I live in long island ny and I have a black walnut tree I want to get rid of I hear it's worth alot of money any idea how I go about selling it


----------



## Lazyman (Aug 8, 2014)

Check Craigslist for people buying, selling and milling lumber. Look for people who have a portable saw mill who will come out to mill it for you and see if they are interested in buying the logs from you. Some of them sell lumber too.


----------



## TheFridge (May 1, 2014)

Good luck.


----------



## lumbering_on (Jan 21, 2017)

Let me guess, you think someone is going to pay you to cut down your tree and remove it? Let us know how that works out for you.


----------



## firefighterontheside (Apr 26, 2013)

In Missouri I pay someone $1 per board foot for their akready on the ground walnut log. I will not pay to cut a yard tree down. People get PAID to do that for a reason. Your tree is not gonna make you a lot of money.


----------



## Lazyman (Aug 8, 2014)

Yeah. They probably won't cut it down for you.


----------



## Snipes (Apr 3, 2012)

Talk to your local forester, he should have some contacts for you. It's worth a lot of money once it's cut into boards, dried , and planed, until then it's just work. A guy in my area (for the past 7 years) has been trying to get someone to pay him for two of his walnut trees stuck between the garage and house.


----------



## tomsteve (Jan 23, 2015)

always nice to have a reminder of this video


----------



## Snipes (Apr 3, 2012)

^^ that right there is funny


----------



## cathode (May 18, 2014)

MAYBE on the west coast you could find a buyer for a standing black walnut tree. They're more rare out here. But on the east coast they're more plentiful so at best I'd say you could trade the lumber for the cutting labor. It's not cheap to remove urban trees, especially if they're close to structures or power lines.


----------



## AlaskaGuy (Jan 29, 2012)

I think you'll find it not worth a lot of money. If it's a yard tree many sawyers won't even touch it.


----------



## AlaskaGuy (Jan 29, 2012)

> always nice to have a reminder of this video
> 
> 
> 
> ...


ve seen that one…...........So true.


----------



## TheFridge (May 1, 2014)

But it's highly valueable


----------



## Jonny22 (Oct 16, 2018)

Never thought of flipping trees for a living. Cool idea. Long-term investment


----------



## JCamp (Nov 22, 2016)

Until it's on the ground and milled up it's really not worth much if anything. I'd say you'll be doing good to find someone to cut it and take the log for free, which could still leave you with the limbs.


----------



## tomsteve (Jan 23, 2015)

> But it's highly valueable
> 
> - TheFridge


as are the black walnuts that fall off it. i have 3 in my back yard 26-38"DBA. coulda fillled an 8' pickup bed. by the time i got the bed loaded and got em to a processor i woulda had enough to go out for a fancy schmancy meal at dennys.


----------



## WDHLT15 (Aug 15, 2011)

Yard trees always have metal in them.


----------



## HokieKen (Apr 14, 2015)

There was a guy near here who thought his Walnut tree was gonna pad his pockets. He had it felled and wanted to sell off the tree for $400. Now the tree is still laying on the ground completely untouched, limbs and all. So, me and apparently several others offered to remove the tree for him but implied we weren't about to pay him for the privilege.

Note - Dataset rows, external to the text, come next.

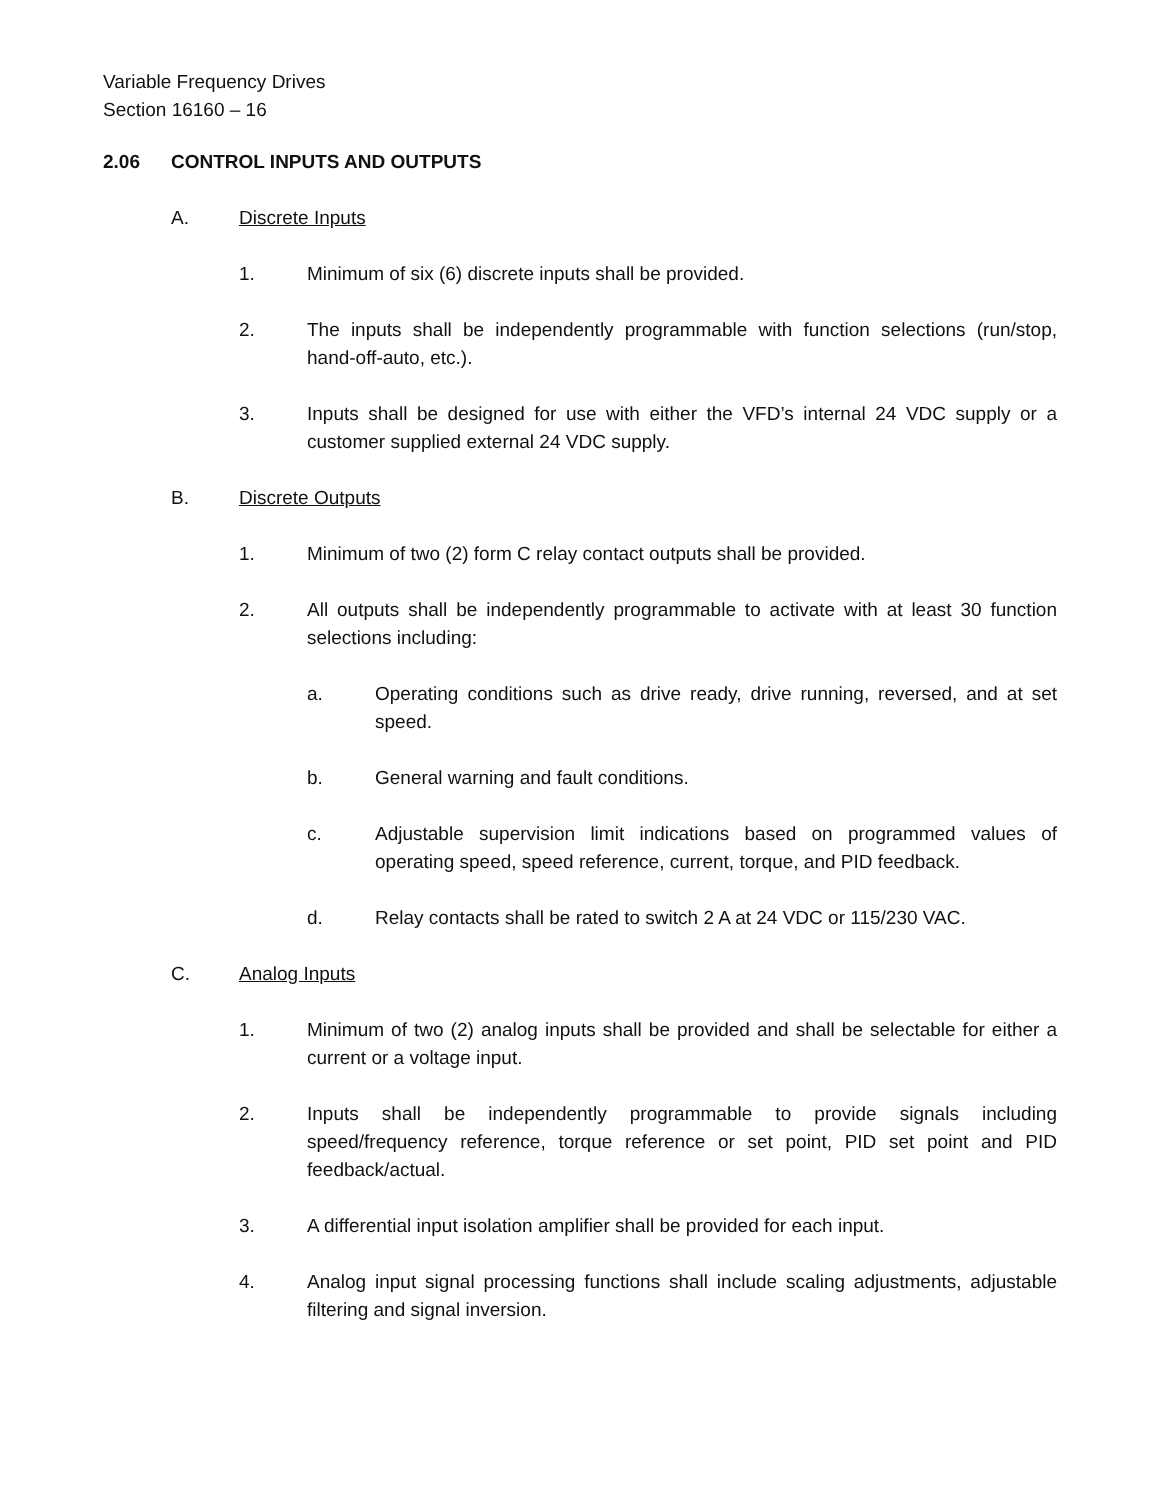Variable Frequency Drives
Section 16160 – 16
2.06 CONTROL INPUTS AND OUTPUTS
A. Discrete Inputs
1. Minimum of six (6) discrete inputs shall be provided.
2. The inputs shall be independently programmable with function selections (run/stop, hand-off-auto, etc.).
3. Inputs shall be designed for use with either the VFD’s internal 24 VDC supply or a customer supplied external 24 VDC supply.
B. Discrete Outputs
1. Minimum of two (2) form C relay contact outputs shall be provided.
2. All outputs shall be independently programmable to activate with at least 30 function selections including:
a. Operating conditions such as drive ready, drive running, reversed, and at set speed.
b. General warning and fault conditions.
c. Adjustable supervision limit indications based on programmed values of operating speed, speed reference, current, torque, and PID feedback.
d. Relay contacts shall be rated to switch 2 A at 24 VDC or 115/230 VAC.
C. Analog Inputs
1. Minimum of two (2) analog inputs shall be provided and shall be selectable for either a current or a voltage input.
2. Inputs shall be independently programmable to provide signals including speed/frequency reference, torque reference or set point, PID set point and PID feedback/actual.
3. A differential input isolation amplifier shall be provided for each input.
4. Analog input signal processing functions shall include scaling adjustments, adjustable filtering and signal inversion.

That was back in the spring. The tree is still laying in his yard rotting last time I rode by there. Stubborn SOB…


----------



## Fresch (Feb 21, 2013)

Guy up the street had one cut then put 2 firewood rounds out with a sign $250 has sat for 4 months, trash pickup was Wednesday drove buy yesterday, Thursday wood gone!


----------



## Jared_S (Jul 6, 2018)

This one was worth about $-10 (negative 10) since that is how much fuel the saw took to Buck it into firewood. It was a good bit past 30' though…lol


----------